*EXERCISE:*
Nothing in the data should be left out, so repeat it all exactly.

*MATERIAL FOR THIS TASK:*
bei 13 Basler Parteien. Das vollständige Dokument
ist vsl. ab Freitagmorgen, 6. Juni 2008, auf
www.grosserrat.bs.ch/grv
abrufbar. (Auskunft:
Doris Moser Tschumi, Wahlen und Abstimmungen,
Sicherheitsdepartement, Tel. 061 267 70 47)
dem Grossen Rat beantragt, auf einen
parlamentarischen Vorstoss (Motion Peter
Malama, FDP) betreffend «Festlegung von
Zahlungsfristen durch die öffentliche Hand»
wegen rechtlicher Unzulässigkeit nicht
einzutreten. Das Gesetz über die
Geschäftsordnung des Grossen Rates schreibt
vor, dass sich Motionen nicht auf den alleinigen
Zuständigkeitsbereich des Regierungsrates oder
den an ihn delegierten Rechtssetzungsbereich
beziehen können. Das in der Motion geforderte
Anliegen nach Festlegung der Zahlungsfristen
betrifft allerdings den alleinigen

*SOLVED EXERCISE:*
bei 13 Basler Parteien. Das vollständige Dokument
ist vsl. ab Freitagmorgen, 6. Juni 2008, auf
www.grosserrat.bs.ch/grv
abrufbar. (Auskunft:
Doris Moser Tschumi, Wahlen und Abstimmungen,
Sicherheitsdepartement, Tel. 061 267 70 47)
dem Grossen Rat beantragt, auf einen
parlamentarischen Vorstoss (Motion Peter
Malama, FDP) betreffend «Festlegung von
Zahlungsfristen durch die öffentliche Hand»
wegen rechtlicher Unzulässigkeit nicht
einzutreten. Das Gesetz über die
Geschäftsordnung des Grossen Rates schreibt
vor, dass sich Motionen nicht auf den alleinigen
Zuständigkeitsbereich des Regierungsrates oder
den an ihn delegierten Rechtssetzungsbereich
beziehen können. Das in der Motion geforderte
Anliegen nach Festlegung der Zahlungsfristen
betrifft allerdings den alleinigen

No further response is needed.